2. A high-toughness, red phosphorus-resistant flame-retardant nylon composite material, comprising the following raw materials by mass percentage: PA66 grade is ERP27 33.75% PA612 is manufactured by Shandong Guangyin (10%). The fiberglass grade is 301HP 25%. Coupling agent KH550 0.25% The manufacturer and brand of the phosphorus-based flame retardant is Xinde FR9980 14%. Silicate synergist 2.1% Zinc stannate 0.9% The toughening agent grade is 310B 9%. A 2% compound of nano-sized magnesium oxide, nano-sized zinc oxide, and nano-sized montmorillonite in a 5:4:1 ratio. Silicone masterbatch 0.5% Antioxidant 1010 0.1% Antioxidant 9228 0.2% Carbon black masterbatch 1044 2.2%.

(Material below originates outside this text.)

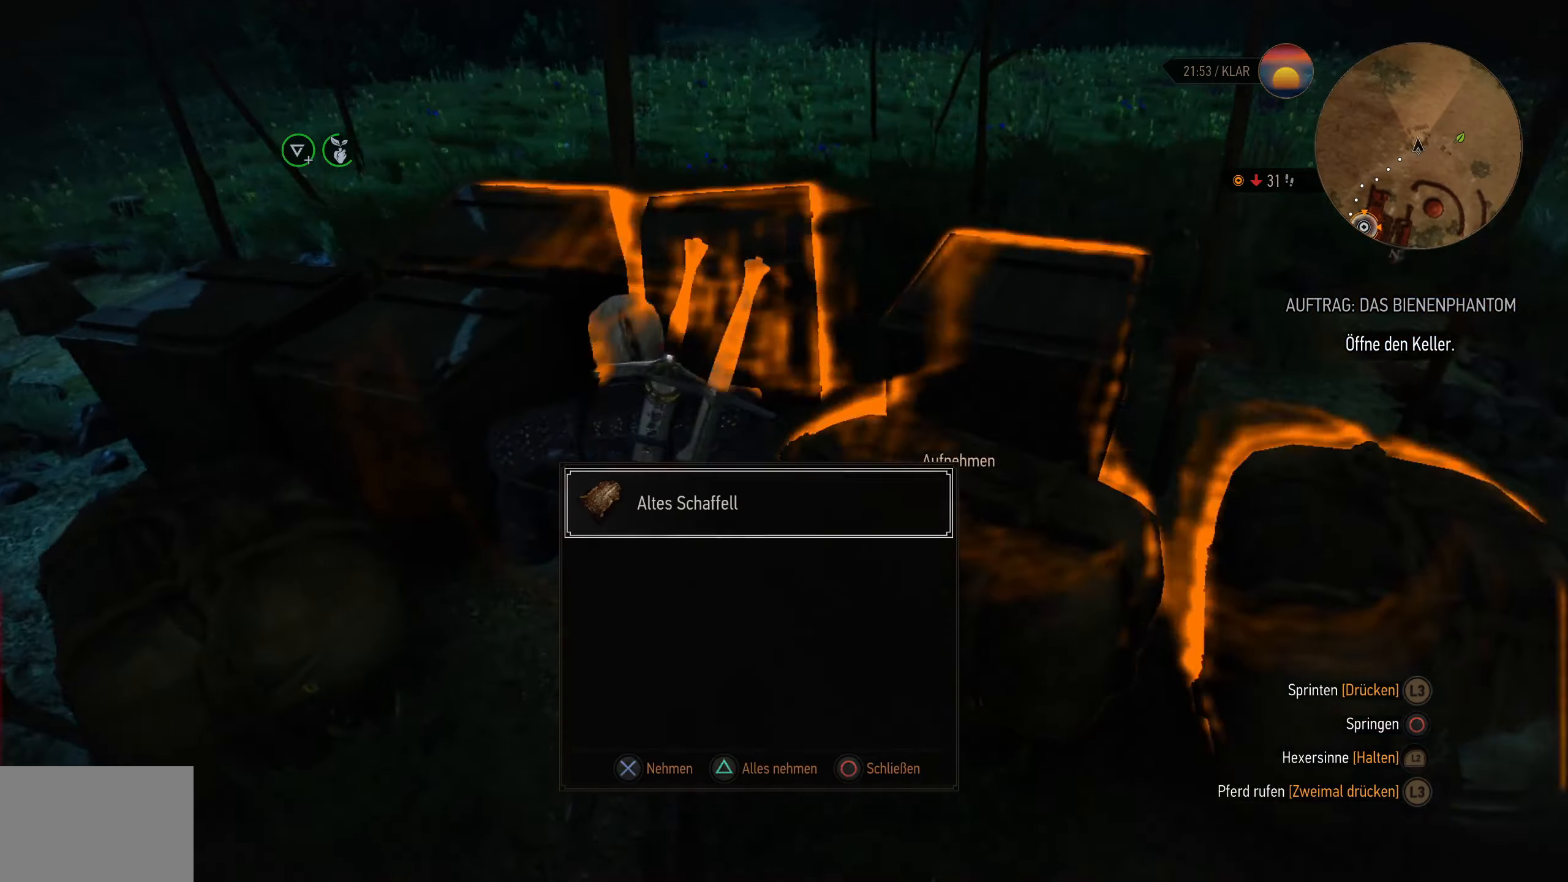
{"buttons": ["L2"], "left_stick": "up-left", "right_stick": "center", "events": [[50, "CROSS", "up"], [100, "CROSS", "down"], [167, "left_stick", "up-left"], [184, "CROSS", "up"], [267, "CROSS", "down"], [350, "CROSS", "up"], [417, "CROSS", "down"], [500, "CROSS", "up"]]}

3. The high-toughness, red phosphorus-resistant flame-retardant nylon composite material according to claim 1, characterized in that, The glass fiber is a hydrolysis-resistant short glass fiber.
4. The high-toughness, red phosphorus-resistant flame-retardant nylon composite material according to claim 1, characterized in that, The high-toughness, red phosphorus-resistant flame-retardant nylon composite material may further contain the following raw materials by weight percentage: Lubricant 0.4~0.6% Antioxidant 0.2~0.4% Coupling agent 0.1-0.3% Black masterbatch 2.0-3.0%.
5. The high-toughness, red phosphorus-resistant flame-retardant nylon composite material according to claim 4, characterized in that, The lubricant is a silicone masterbatch; the antioxidant is a compound of a high-temperature resistant phosphite antioxidant and a hindered phenolic antioxidant; the coupling agent is a silane coupling agent KH550; and the black masterbatch is a carbon black masterbatch with PA6 as the carrier.